Jones known for hard work, fairness

Published 12:13 am Saturday, May 7, 2016

“It’s like ‘Mr. Smith Goes to Washington.’ He’s literally been there all day. And he has been so respectful and even-handed to every single speaker …”

That was most of the content of a text message sent from a North Alabama friend watching the prison debate unfold on the floor of the Alabama House of Representatives on April 28th. The observer was, of course, speaking of our own Rep. Mike Jones Jr., who managed the legislation in the House.

The proposal, which in its original form would have closed 13 of the state’s 15 prisons and provided for the construction of four large facilities, sailed through the Senate with little discussion. By the time it made its way to the House floor, legislators were worried about jobs at each of the current facilities, as well as utilities contracts that were already in place with local governments near those facilities.

And our Mr. Jones proved to truly be a “gentleman from Covington,” listening to all concerns. In the six years he’s been in Montgomery, he’s earned a reputation as a hard worker; as someone who studies hard; who never votes for legislation he hasn’t read; and someone who’s fair. He always checks with local leaders and business owners before voting on legislation that affects them. I have personally talked with many of them, and read the text messages sent from the House floor which prove it.

Even as he was managing the prison legislation through seven long hours of debate, another debacle was unfolding. Rep. Ed Henry, R-Hartselle, managed to get the signatures needed to begin impeachment proceedings against Gov. Robert Bentley, a process that ultimately will fall to Mike to manage. He briefly left the floor to answer reporters’ questions, and got back to work on the matter at hand: prisons. The House ultimately approved the prison legislation, but with an amendment, which sent members of the House and Senate to a conference committee to work out the differences in the versions.

On Thursday, the last day of this year’s regular session, a new version of the bill was sent back to each branch.
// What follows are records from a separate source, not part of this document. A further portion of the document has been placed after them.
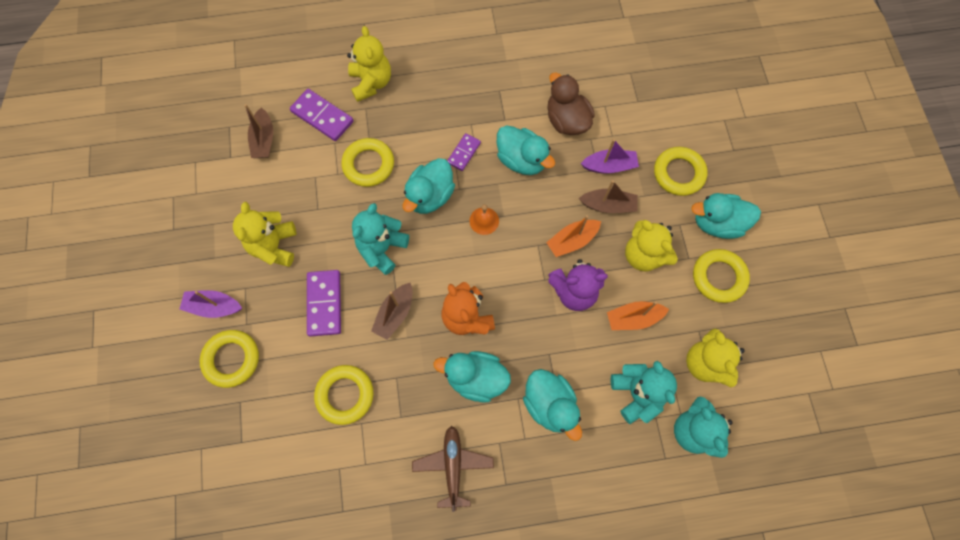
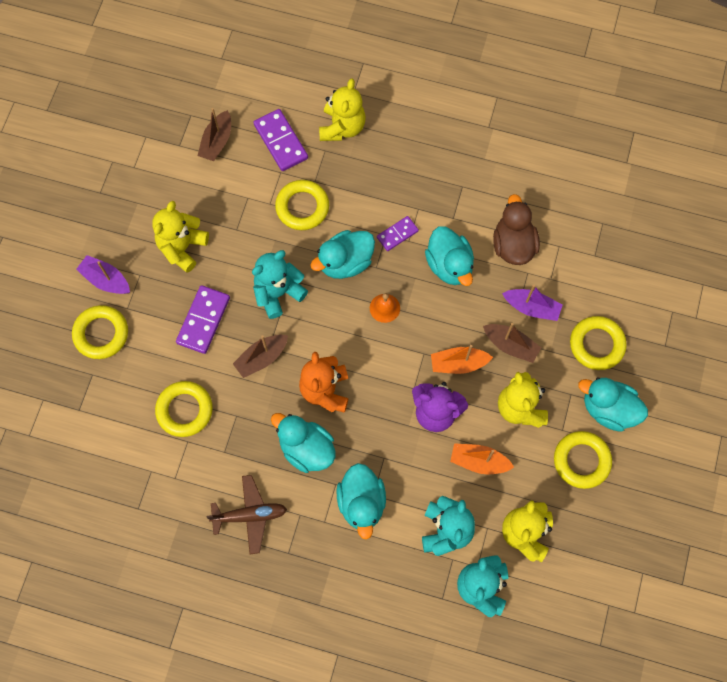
camera: 25 degrees right, 0 degrees up
brown plane [412,426,494,512] -> brown plane turned 60 degrees clockwise [207,475,287,554]

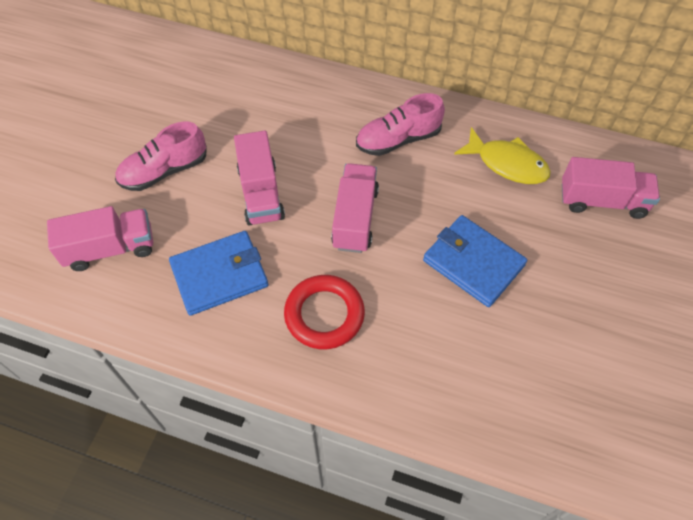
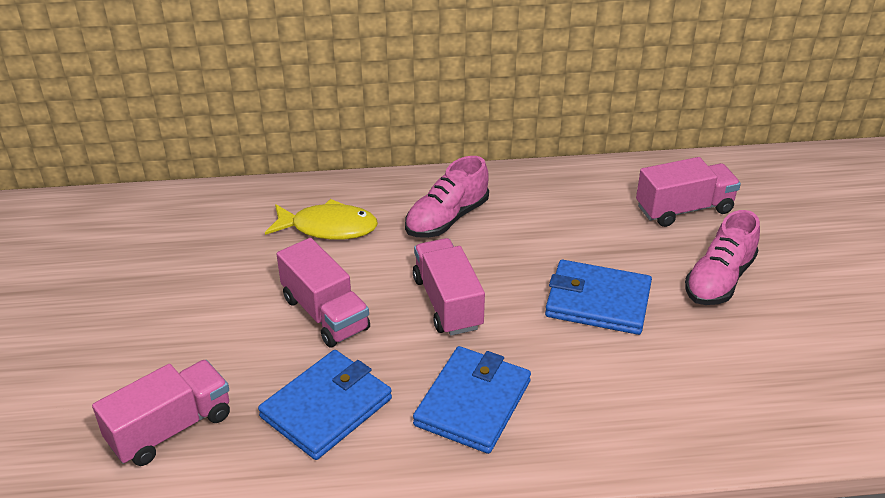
camera: 25 degrees left, 20 degrees down
pink shoe [115,121,207,191] -> pink shoe moved to [685,210,760,305]
red ring [284,275,365,349] -> blue wallet [413,346,531,454]
yellow fish [454,127,551,184] -> yellow fish moved to [265,199,378,240]

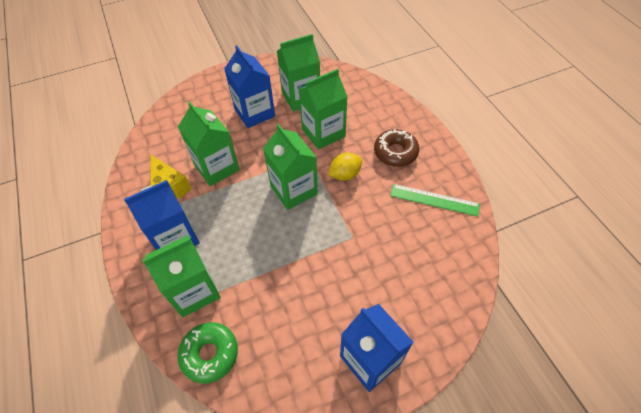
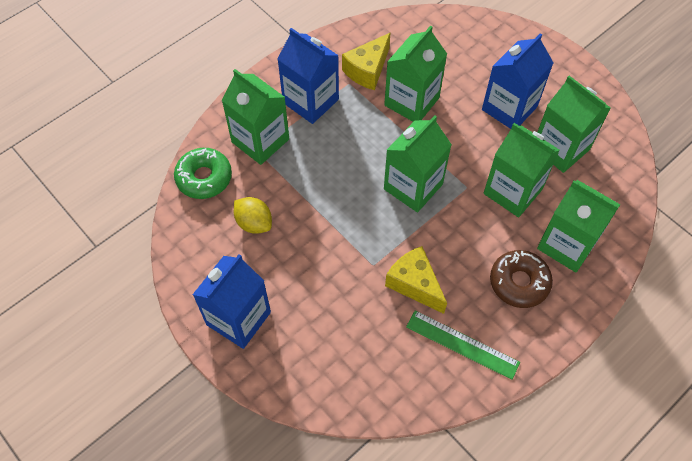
camera: 70 degrees right, 5 degrees up
yellow lemon [328,153,362,181] -> yellow lemon moved to [234,197,272,234]
green ruler [390,184,480,216] -> green ruler turned 60 degrees counterclockwise [406,311,520,380]
none -> yellow cheese [385,246,447,314]
none -> green carton [537,180,620,272]

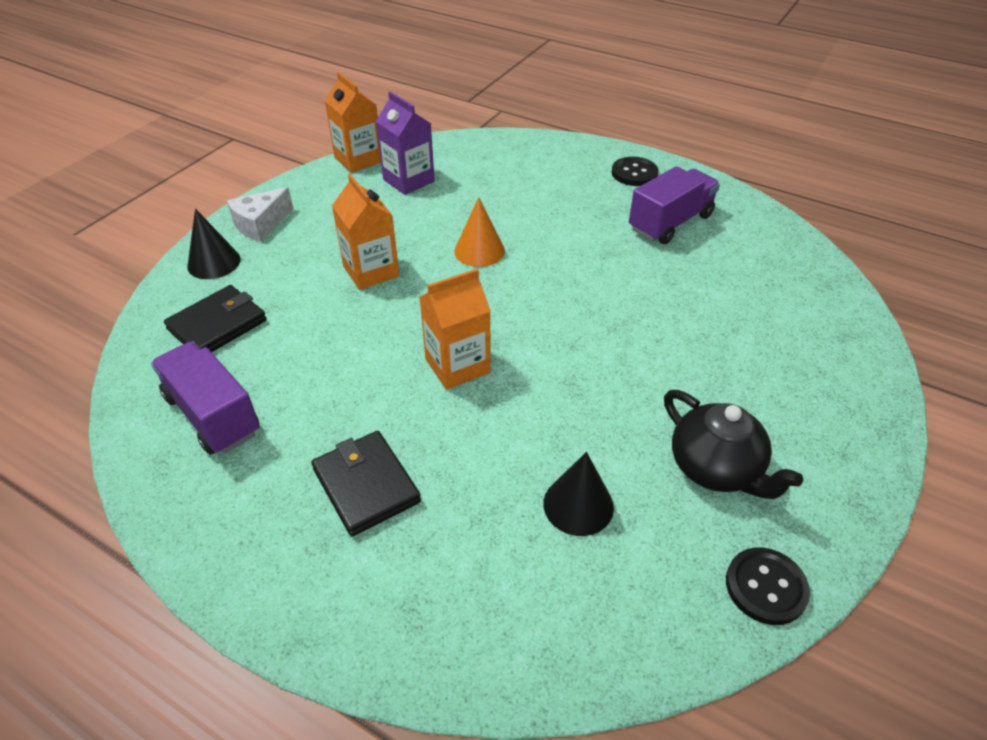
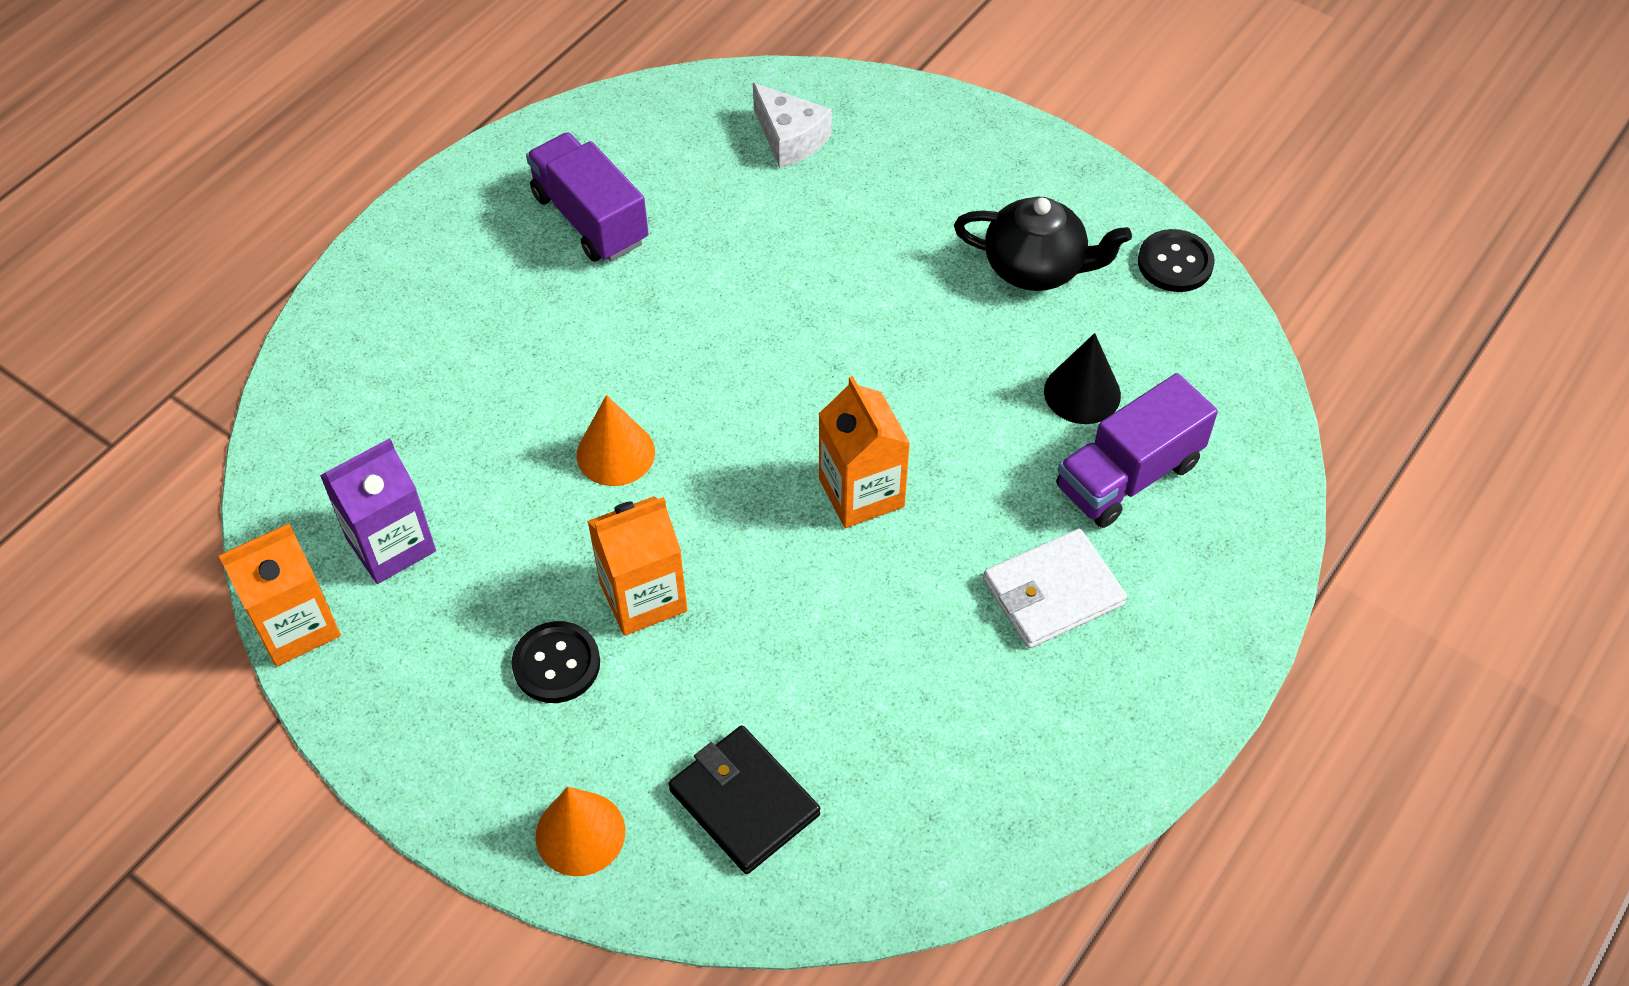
camera: 85 degrees left, 10 degrees up
purple truck [151,341,260,455] -> purple truck moved to [1056,373,1218,528]
black cone [187,209,241,279] -> orange cone [536,787,625,876]
white cheese [227,187,293,242] -> white cheese moved to [753,83,832,168]
black wallet [311,431,421,536] -> white wallet [983,529,1127,648]
black button [612,157,658,186] -> black button moved to [511,621,600,703]
black teapot [664,390,803,499] -> black teapot turned 45 degrees clockwise [954,196,1132,291]

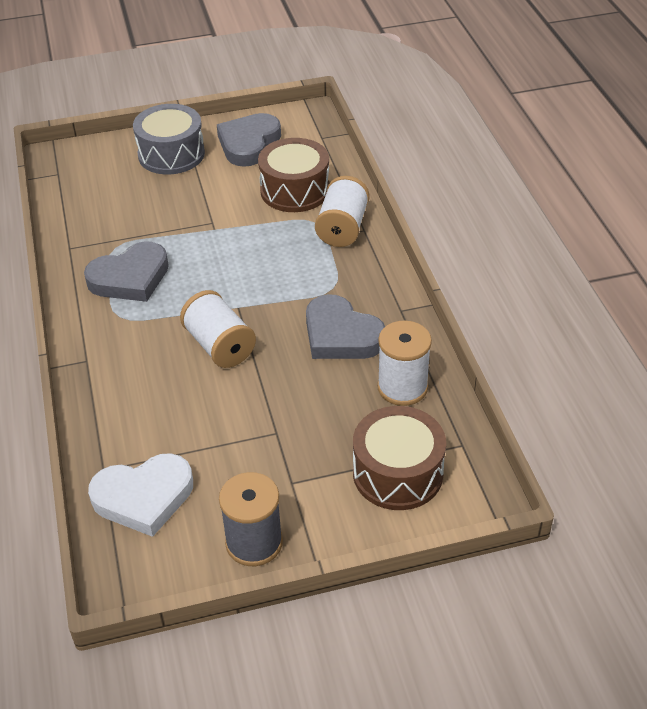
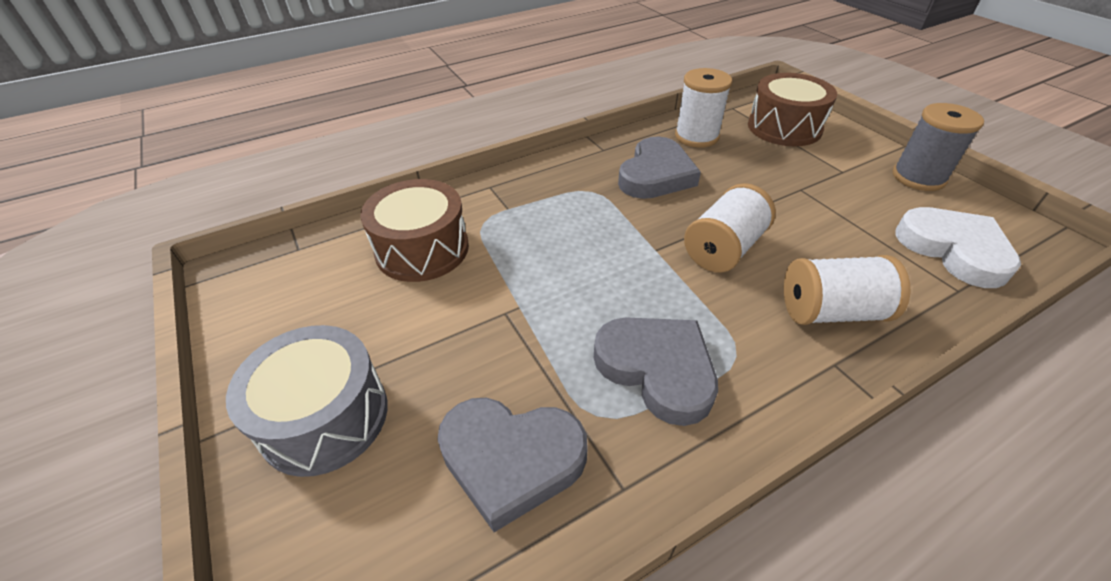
camera: 105 degrees left, 0 degrees up
grey heart [217,113,281,167] -> grey heart moved to [437,398,588,532]
white spool [315,176,369,247] -> white spool moved to [784,255,910,325]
It passed the Senate, but the final version – which Mike says truly was better legislation than he started with – never got a vote in the House.

It might have had something to do with the accountability measures written into the final draft, which required anyone submitting a proposal for one of the prison projects to disclose the names of all lobbyists, attorneys, or other professionals or professional firms hired or retained by the person or entity on or after Jan. 1, 2014. It also required the names of all current or past elected officials or family members associated with the person or entity submitting the proposal to be disclosed. The governor, and the Department of Corrections, both of whom helped draft the legislation, agreed to the language. Every taxpayer in Alabama should thank members of the conference committee for including that rare level of transparency, and should wonder why it effectively killed the legislation. (The accountability language is on page 27 of the bill as amended. Download here 178049-5).

The gentleman from Covington concedes he was feeling less than gentlemanly when the session ended on that note. It’s highly likely we’ll see him return to this fight another day; if the legislature doesn’t address the problems, the state’s headed for major trouble with the feds for the conditions in overcrowded prisons.

Meanwhile, Mr. Jones is at work on the other task with which his fellow legislators have entrusted him: chairing the impeachment process as chairman of the Judiciary Committee. He’s given committee members 30 days to research and study possible procedures, which aren’t spelled out in Alabama law. His own homework on the issue is at least a foot thick, he said Friday.

It’s likely that most local constituents don’t realize how hard Mike works at his state job. In the current state of state political affairs, his work ethic and approach are needed and appreciated.

Amen, and amen.


Michele Gerlach is publisher of The Star-News.